Without altering anything, repeat each of the records.

(Stored data entries)

--- START ---

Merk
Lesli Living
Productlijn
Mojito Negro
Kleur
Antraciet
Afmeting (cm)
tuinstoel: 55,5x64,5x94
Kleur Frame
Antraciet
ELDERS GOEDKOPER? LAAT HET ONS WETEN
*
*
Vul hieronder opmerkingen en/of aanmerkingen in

--- END ---

**The answer**.
Merk
Lesli Living
Productlijn
Mojito Negro
Kleur
Antraciet
Afmeting (cm)
tuinstoel: 55,5x64,5x94
Kleur Frame
Antraciet
ELDERS GOEDKOPER? LAAT HET ONS WETEN
*
*
Vul hieronder opmerkingen en/of aanmerkingen in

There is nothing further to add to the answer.